Provided information:
....
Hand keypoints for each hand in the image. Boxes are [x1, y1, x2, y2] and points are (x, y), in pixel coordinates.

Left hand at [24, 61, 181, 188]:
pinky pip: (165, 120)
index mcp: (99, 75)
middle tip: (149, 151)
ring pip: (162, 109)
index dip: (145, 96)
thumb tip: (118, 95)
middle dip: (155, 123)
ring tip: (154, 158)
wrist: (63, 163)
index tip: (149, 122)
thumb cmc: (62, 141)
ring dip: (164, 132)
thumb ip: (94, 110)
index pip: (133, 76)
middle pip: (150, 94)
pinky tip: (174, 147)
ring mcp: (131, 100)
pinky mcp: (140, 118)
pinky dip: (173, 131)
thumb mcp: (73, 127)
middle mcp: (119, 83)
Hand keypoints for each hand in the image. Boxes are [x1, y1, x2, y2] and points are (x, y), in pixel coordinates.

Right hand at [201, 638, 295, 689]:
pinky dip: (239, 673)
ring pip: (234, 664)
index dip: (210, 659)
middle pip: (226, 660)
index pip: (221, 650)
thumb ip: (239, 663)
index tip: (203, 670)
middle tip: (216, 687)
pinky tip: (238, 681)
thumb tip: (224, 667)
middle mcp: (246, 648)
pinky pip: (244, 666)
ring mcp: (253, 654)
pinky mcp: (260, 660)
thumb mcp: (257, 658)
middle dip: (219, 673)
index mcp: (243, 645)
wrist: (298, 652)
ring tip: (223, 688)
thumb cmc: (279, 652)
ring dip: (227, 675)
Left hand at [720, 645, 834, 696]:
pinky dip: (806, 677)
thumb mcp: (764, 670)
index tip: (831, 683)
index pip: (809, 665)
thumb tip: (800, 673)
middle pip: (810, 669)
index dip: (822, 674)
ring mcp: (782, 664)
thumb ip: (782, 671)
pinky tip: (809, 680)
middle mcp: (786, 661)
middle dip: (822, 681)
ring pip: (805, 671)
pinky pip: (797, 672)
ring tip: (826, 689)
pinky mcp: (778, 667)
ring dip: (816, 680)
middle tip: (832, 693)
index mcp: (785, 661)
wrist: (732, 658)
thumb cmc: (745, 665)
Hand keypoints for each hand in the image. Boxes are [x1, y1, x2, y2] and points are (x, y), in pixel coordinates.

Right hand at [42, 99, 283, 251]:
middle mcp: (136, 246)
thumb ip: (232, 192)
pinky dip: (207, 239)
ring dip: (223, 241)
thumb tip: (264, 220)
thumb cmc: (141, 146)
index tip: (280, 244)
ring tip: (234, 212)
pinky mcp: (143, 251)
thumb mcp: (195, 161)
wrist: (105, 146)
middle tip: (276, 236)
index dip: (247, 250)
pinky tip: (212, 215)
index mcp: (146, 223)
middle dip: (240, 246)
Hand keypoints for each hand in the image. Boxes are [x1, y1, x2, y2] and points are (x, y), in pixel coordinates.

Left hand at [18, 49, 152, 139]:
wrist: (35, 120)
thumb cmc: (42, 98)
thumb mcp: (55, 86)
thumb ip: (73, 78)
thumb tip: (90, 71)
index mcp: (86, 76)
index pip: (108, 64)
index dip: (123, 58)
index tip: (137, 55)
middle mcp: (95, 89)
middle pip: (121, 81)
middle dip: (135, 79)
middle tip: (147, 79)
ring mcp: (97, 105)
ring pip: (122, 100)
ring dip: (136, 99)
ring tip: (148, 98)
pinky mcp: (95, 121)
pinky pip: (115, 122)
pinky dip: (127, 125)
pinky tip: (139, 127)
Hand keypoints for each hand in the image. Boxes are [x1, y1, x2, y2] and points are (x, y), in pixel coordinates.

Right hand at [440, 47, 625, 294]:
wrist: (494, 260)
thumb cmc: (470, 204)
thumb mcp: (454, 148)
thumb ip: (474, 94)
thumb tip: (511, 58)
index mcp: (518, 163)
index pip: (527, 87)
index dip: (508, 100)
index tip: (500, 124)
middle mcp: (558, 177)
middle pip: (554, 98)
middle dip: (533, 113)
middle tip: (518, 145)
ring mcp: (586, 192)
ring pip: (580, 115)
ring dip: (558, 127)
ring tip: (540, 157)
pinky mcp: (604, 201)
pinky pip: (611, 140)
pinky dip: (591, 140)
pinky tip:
....
From the line that contains "ring mcp: (97, 105)" down to the last line of the material above, copy every line word for word, both ends included.

Exercise answer:
ring mcp: (97, 105)
ring pip: (122, 100)
ring dip: (136, 99)
ring tip: (148, 98)
pinky mcp: (95, 121)
pinky pip: (115, 122)
pinky dip: (127, 125)
pinky tip: (139, 127)
Hand keypoints for each hand in the image. Boxes are [x1, y1, x2, y2] and points are (x, y), in pixel coordinates.

Right hand at [440, 47, 625, 294]:
wrist: (494, 260)
thumb cmc: (470, 204)
thumb mcp: (454, 148)
thumb ip: (474, 94)
thumb tip: (511, 58)
index mcp: (518, 163)
index pip: (527, 87)
index dip: (508, 100)
index tip: (500, 124)
middle mcp: (558, 177)
middle pip: (554, 98)
middle dip: (533, 113)
middle tip: (518, 145)
ring mcp: (586, 192)
ring pip: (580, 115)
ring dip: (558, 127)
ring tip: (540, 157)
pinky mcp: (604, 201)
pinky pip: (611, 140)
pinky dip: (591, 140)
pinky tip:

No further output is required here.